Fig. 5.4 Resource cells connected to an inverted binary tree.



Fig. 5.5 An integrated circuit containing resource cells connected to inverted binary trees.



Fig. 5.6 An inverted binary tree configuration supplemented by a stack cache.



*Fig. 5.7* An integrated circuit containing resource cells connected to inverted binary trees and supplemented by stack caches.

General-purpose high-speed interfaces connected via switching hubs are an alternative to bus systems. They are supported in some FPGA families. Fig. 5.8 illustrates an integrated circuit whose resource cells are connected by point-to-point interfaces to hubs that, in turn, are connected together by programmable (global) signal paths.



*Fig. 5.8* Resource cells connected via point-to-point interfaces and switching hubs. 1 - resource cell; 2 - switching hub; 3 - point-to-point-interface.

## ReAl application development

Conventionally, an applications developer must decide which functions are to be implemented by software (on an embedded processor) and which by hardware (by means of programmable logic). In ReAl systems there is no such separation. Instead, by the development system and – at run time – the built-in platform a dedicated resource configuration is generated and modified as needed dynamically (processors are generated as needed (on the fly) and are optionally dismantled again).

A typical development flow:

- 1. The application problem is described with suitable means (flowcharts, state diagrams, programming languages and the like).
- 2. The development system generates appropriate ReAl code (that requests resources, supplies them with parameters and so on).
- 3. Accordingly, a circuit with a suitable resource configuration is selected and the ReAl code is modified, if necessary.

### Programmable (soft) resources

General-purpose hard resources (for example, ALU structures) are not suitable for certain applications. Therefore, it is often advantageous to provide areas with conventional programmable logic cells in order to be able to build as needed arbitrary application-specific circuitry. Such arrangements however cannot cooperate easily with other (hard) ReAl resources. Therefore, these cell areas are surrounded by hardwired interfaces that correspond to those of the hard resource cells, like parameter registers, concatenation hardware, bus interfaces and so on (fig. 5.9).



1 - programmable logic cell; 2 - internal operand paths (programmable); 3 - operand registers; 4 - global operand interface; 5 - internal result paths (programmable); 6 - result registers; 7 - global result interface.

Fig. 5.9 A programmable (soft) resource cell.

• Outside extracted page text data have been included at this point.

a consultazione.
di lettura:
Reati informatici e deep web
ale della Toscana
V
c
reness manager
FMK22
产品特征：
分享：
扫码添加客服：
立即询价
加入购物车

Such soft resource cells are connected like the hard resource cells to the global signal paths of the integrated circuit, for example, by means of the bus systems illustrated in fig. 5.2<sup>1)</sup>. The registers of the global interfaces are accompanied by the necessary control provision and, if required, by additional circuitry for supporting concatenation (like pointer and state registers). Since this circuitry is implemented the hard way, it requires only comparatively little silicon area.

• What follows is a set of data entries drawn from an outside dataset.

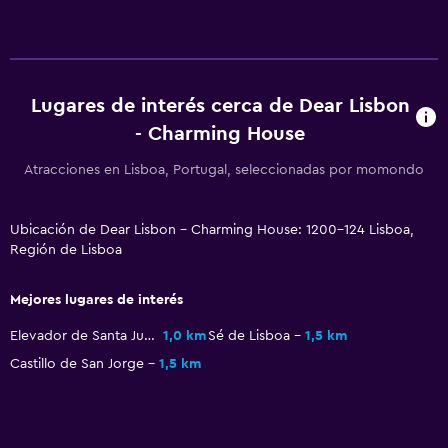
TV por cable o vía satélite
TV
Accesibilidad y adecuación
Lugares de interés cerca de Dear Lisbon
- Charming House
Para no fumadores
Plantas superiores accesibles por escaleras
Atracciones en Lisboa, Portugal, seleccionadas por momondo
Áreas designadas para fumadores
Ubicación de Dear Lisbon - Charming House: 1200-124 Lisboa,
Región de Lisboa
Aire libre
Terraza/patio
Mejores lugares de interés
Terraza
Elevador de Santa Justa
1,0 km
Sé de Lisboa
1,5 km
Jardín
Castillo de San Jorge
1,5 km
Salud y seguridad
Limpieza diaria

There are FPGA circuits in which the programming data of the logic cells and of the connecting signal paths are held in RAM structures. Conventionally, they are programmed anew after each power-on (by loading the RAM content) before actual operation begins. During operation (at run time) reprogramming is not possible. In contrast to this, ReAl integrated circuits based on hard resource cells can be designed such that they can be reprogrammed even at run time (because the arrangement of hard cells, for example, according to fig. 5.2, remains unchanged while the soft cells are reprogrammed). Reprogramming can be initiated by s-operators and u-operators (resource administration) as well as c-operators and d-operators (concatenation). For this purpose, the programming signal paths of the soft cells in question are to be connected to corresponding hard structures, for example, to appropriate platform circuitry.

<sup>1):</sup> According to fig. 5.2 the inputs of the operand registers are connected to the upper bus system, the outputs of the result registers are connected to the lower one, respectively.